Kayleigh starts by familiarising herself with the site and the outside of the Old Deanery. She explains bats prefer a warm environment and asks whether the building is occupied. Whilst the Old Deanery is watertight and in reasonable condition, there are various nooks and crannies which could give access to the roof cavity; I can’t help but be impressed when Kayleigh explains a pipistrelle can squeeze itself through a hole the same diameter as my little finger. A more thorough scout around the premises reveals some bat droppings, which I’m reassured to learn are ‘quite old’.

Thermal Image - Cathedral

Then a thermal imaging camera is set up to check that it gives coverage of the entire building; this will be necessary during the follow up surveys. The first will be a dusk survey, with ‘watchers’ stationed at strategic positions and the thermal camera set to capture any bat action. ‘We may also have to conduct a dawn survey’ says Kayleigh with a slight frown. ‘That’s a little more taxing, as we have to be on site two hours before dawn.’

‘But that means a 3.30am start!’ I splutter. However, Kayleigh reassures me that it is actually a lot of fun and a large volume of hot chocolate is involved.

And in spite of my misgivings about the impact bats could have on the project timetable, budget and my sanity, I can’t help but feel a little excited at the prospect of seeing them flit against the backdrop of the cathedral, as the city sleeps soundly around us.


Through this blog we will share with you the highs, the lows, and the mild indifferences, of Lincoln Cathedral Connected.

The Connected project aims to improve the visitor experience at Lincoln Cathedral by providing new facilities, beautiful gardens and a packed programme of events and activities for all to enjoy.

In May 2015 the project was awarded a ‘Round 1 Pass’ from the Heritage Lottery Fund, which has ring-fenced £12.5 million towards this £16million project.

To release this grant, the project has to go through a Development Phase.

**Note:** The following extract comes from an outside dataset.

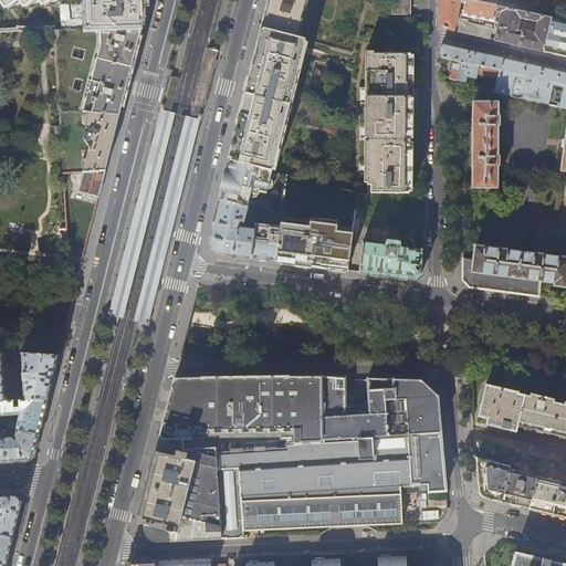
[(0,0),(0,6),(1,4),(3,8),(9,4),(12,9),(21,3),(23,7),(28,3),(31,8),(39,2),(41,6),(46,2),(49,6),(56,0),(0,0)]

Lasting 18 months, this period (also funded by HLF), gives us the opportunity to work up our plans in detail, ensuring that HLF’s investment will reap rewards for the Cathedral.

And what is the reward?

Well for Lincoln Cathedral it is financial security.

This beautiful, intricate structure requires substantial investment to keep it in tip-top shape. Unfortunately the effects of weather, pollution and Old Father Time have taken their toll on the building. That combined with the somewhat fragile nature of Lincolnshire Limestone (imagine a building made of hard cheese – you get the idea), equates to an annual bill for routine maintenance of £1.6million a year. Every single year. Year in and year out. £1.6million.

So the genesis of Lincoln Cathedral Connected was an idea: that fantastic facilities, exhibitions, activities and events will encourage greater numbers of visitors to explore what Lincoln Cathedral has to offer them. In return, greater numbers of visitors will generate more income, which can be invested in the care of the building.

Such a simple idea, but one that’s already been two and a half years in the making. However, we’ve only really just begun on this journey (which will last until 2021!) and hope that you’ll join us in seeing the Connected project take shape.